# What is needed
Can you copy out, word for word, the part of the records that opens with the line containing "Di satu sisi, ada" and closes with the line containing "proses pemerahan susu", both of those lines included, and nothing else?
^^^^
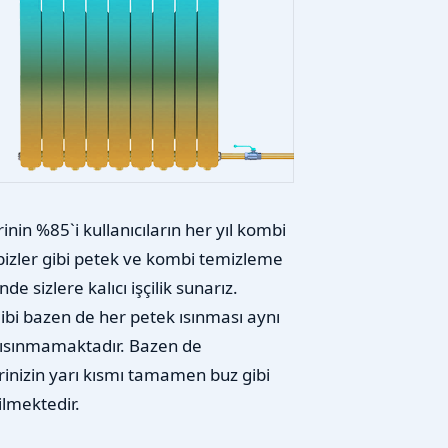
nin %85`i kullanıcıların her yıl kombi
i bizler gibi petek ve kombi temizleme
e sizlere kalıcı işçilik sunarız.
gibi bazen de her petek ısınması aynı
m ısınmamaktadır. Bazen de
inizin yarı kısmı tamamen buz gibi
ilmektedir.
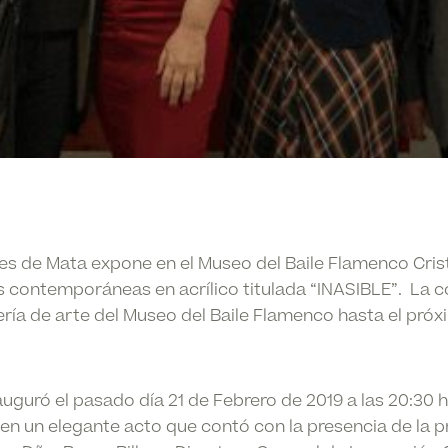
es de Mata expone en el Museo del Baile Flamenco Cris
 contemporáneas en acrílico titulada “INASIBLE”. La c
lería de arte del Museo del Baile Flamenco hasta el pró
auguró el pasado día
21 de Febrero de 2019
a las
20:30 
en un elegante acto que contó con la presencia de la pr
^^^^
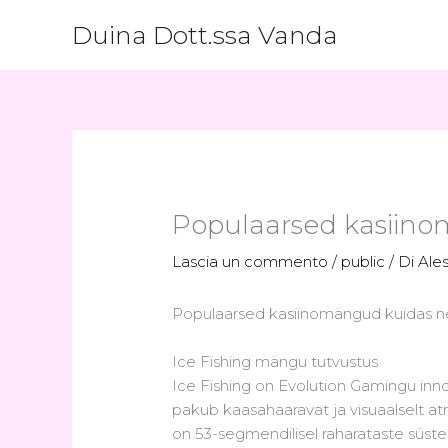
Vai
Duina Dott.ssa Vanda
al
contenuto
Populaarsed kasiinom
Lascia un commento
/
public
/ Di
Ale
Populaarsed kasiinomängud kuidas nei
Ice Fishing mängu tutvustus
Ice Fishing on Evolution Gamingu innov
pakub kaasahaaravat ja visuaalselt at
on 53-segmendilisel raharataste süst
^^^^
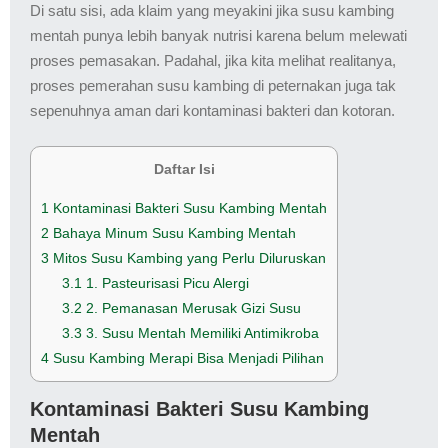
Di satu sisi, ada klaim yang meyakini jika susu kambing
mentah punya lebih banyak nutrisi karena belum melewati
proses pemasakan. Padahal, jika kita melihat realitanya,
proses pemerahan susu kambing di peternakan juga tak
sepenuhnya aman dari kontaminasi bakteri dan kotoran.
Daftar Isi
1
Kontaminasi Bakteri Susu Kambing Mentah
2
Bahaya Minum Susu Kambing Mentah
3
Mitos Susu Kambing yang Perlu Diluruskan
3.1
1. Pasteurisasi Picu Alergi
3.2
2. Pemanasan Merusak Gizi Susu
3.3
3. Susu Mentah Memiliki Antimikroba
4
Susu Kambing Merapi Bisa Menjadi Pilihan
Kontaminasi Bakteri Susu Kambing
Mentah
^^^^
# Exercise response
Di satu sisi, ada klaim yang meyakini jika susu kambing
mentah punya lebih banyak nutrisi karena belum melewati
proses pemasakan. Padahal, jika kita melihat realitanya,
proses pemerahan susu kambing di peternakan juga tak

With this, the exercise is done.